*EXERCISE DETAILS*
The response has to reproduce all entries exactly while excluding their pictures.

*DATA FOR THIS TASK*
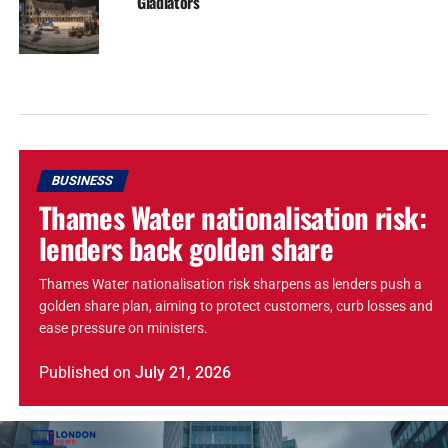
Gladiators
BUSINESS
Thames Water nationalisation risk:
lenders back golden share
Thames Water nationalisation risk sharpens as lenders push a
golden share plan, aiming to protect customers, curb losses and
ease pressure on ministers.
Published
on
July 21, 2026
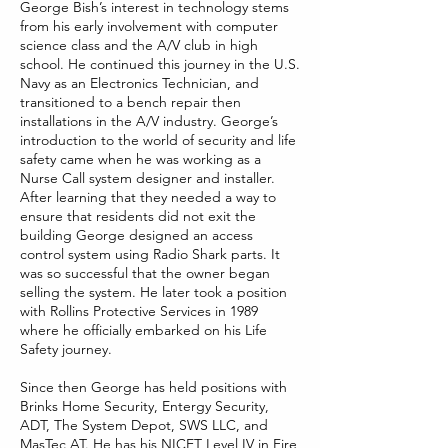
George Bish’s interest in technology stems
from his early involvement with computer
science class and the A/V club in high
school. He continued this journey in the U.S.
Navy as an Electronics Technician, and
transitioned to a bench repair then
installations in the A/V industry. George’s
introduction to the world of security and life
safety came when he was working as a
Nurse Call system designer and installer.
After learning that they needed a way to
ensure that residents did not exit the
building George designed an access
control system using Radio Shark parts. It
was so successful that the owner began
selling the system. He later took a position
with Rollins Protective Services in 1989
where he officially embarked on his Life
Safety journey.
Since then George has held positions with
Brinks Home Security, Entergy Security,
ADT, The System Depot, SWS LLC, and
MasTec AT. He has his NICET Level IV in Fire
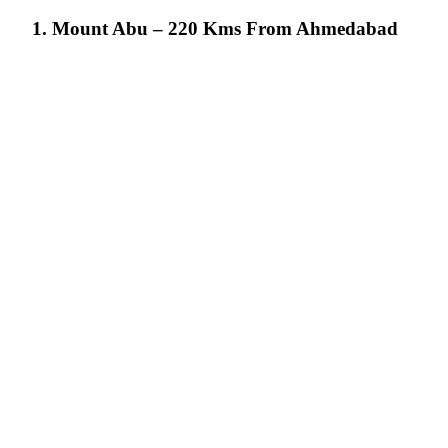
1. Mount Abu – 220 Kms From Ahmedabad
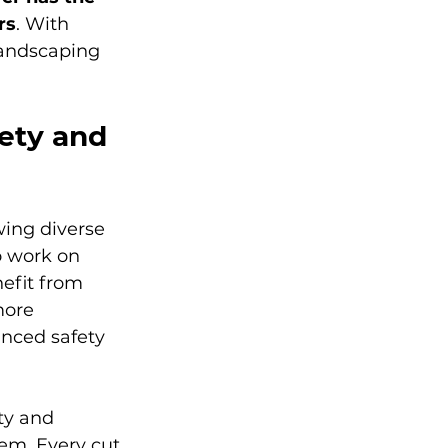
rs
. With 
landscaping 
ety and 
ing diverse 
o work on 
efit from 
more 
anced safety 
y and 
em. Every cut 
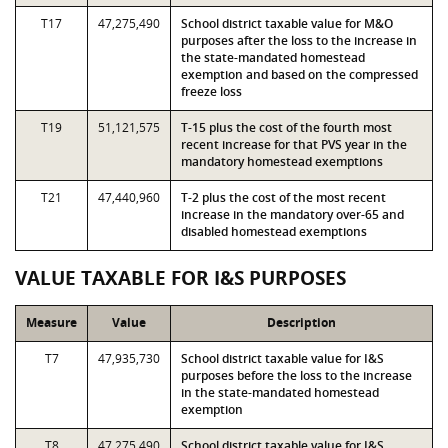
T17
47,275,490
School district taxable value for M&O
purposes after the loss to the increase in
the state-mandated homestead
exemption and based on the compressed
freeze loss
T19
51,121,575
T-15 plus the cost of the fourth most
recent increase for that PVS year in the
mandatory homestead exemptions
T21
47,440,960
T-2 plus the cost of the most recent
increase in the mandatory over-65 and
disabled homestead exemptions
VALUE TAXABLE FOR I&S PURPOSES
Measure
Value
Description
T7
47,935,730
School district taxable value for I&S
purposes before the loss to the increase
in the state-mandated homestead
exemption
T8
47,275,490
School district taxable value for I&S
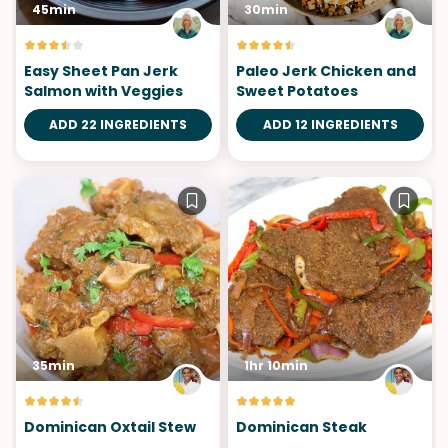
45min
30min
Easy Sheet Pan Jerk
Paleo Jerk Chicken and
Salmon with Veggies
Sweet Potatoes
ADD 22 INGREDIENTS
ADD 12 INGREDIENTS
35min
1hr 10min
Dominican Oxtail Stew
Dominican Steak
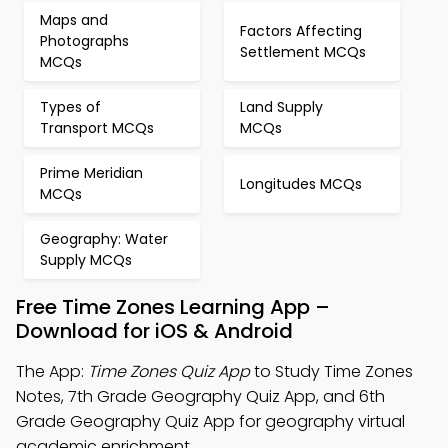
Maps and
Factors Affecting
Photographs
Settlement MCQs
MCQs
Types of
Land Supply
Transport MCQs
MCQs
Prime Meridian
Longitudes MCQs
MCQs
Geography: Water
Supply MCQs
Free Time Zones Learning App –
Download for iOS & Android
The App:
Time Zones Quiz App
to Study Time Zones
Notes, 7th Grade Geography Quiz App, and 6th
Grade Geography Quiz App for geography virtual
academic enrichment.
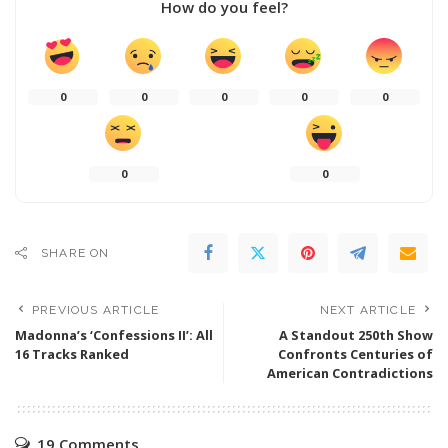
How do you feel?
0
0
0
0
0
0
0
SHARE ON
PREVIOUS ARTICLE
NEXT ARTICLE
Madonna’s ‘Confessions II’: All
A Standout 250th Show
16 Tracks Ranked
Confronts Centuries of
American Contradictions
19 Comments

*RESULT OF THIS TASK*
Gladiators
BUSINESS
Thames Water nationalisation risk:
lenders back golden share
Thames Water nationalisation risk sharpens as lenders push a
golden share plan, aiming to protect customers, curb losses and
ease pressure on ministers.
Published
on
July 21, 2026
George Bish’s interest in technology stems
from his early involvement with computer
science class and the A/V club in high
school. He continued this journey in the U.S.
Navy as an Electronics Technician, and
transitioned to a bench repair then
installations in the A/V industry. George’s
introduction to the world of security and life
safety came when he was working as a
Nurse Call system designer and installer.
After learning that they needed a way to
ensure that residents did not exit the
building George designed an access
control system using Radio Shark parts. It
was so successful that the owner began
selling the system. He later took a position
with Rollins Protective Services in 1989
where he officially embarked on his Life
Safety journey.
Since then George has held positions with
Brinks Home Security, Entergy Security,
ADT, The System Depot, SWS LLC, and
MasTec AT. He has his NICET Level IV in Fire
1. Mount Abu – 220 Kms From Ahmedabad
rs
. With 
landscaping 
ety and 
ing diverse 
o work on 
efit from 
more 
anced safety 
y and 
em. Every cut 
T17
47,275,490
School district taxable value for M&O
purposes after the loss to the increase in
the state-mandated homestead
exemption and based on the compressed
freeze loss
T19
51,121,575
T-15 plus the cost of the fourth most
recent increase for that PVS year in the
mandatory homestead exemptions
T21
47,440,960
T-2 plus the cost of the most recent
increase in the mandatory over-65 and
disabled homestead exemptions
VALUE TAXABLE FOR I&S PURPOSES
Measure
Value
Description
T7
47,935,730
School district taxable value for I&S
purposes before the loss to the increase
in the state-mandated homestead
exemption
T8
47,275,490
School district taxable value for I&S
45min
30min
Easy Sheet Pan Jerk
Paleo Jerk Chicken and
Salmon with Veggies
Sweet Potatoes
ADD 22 INGREDIENTS
ADD 12 INGREDIENTS
35min
1hr 10min
Dominican Oxtail Stew
Dominican Steak
Maps and
Factors Affecting
Photographs
Settlement MCQs
MCQs
Types of
Land Supply
Transport MCQs
MCQs
Prime Meridian
Longitudes MCQs
MCQs
Geography: Water
Supply MCQs
Free Time Zones Learning App –
Download for iOS & Android
The App:
Time Zones Quiz App
to Study Time Zones
Notes, 7th Grade Geography Quiz App, and 6th
Grade Geography Quiz App for geography virtual
academic enrichment.
How do you feel?
0
0
0
0
0
0
0
SHARE ON
PREVIOUS ARTICLE
NEXT ARTICLE
Madonna’s ‘Confessions II’: All
A Standout 250th Show
16 Tracks Ranked
Confronts Centuries of
American Contradictions
19 Comments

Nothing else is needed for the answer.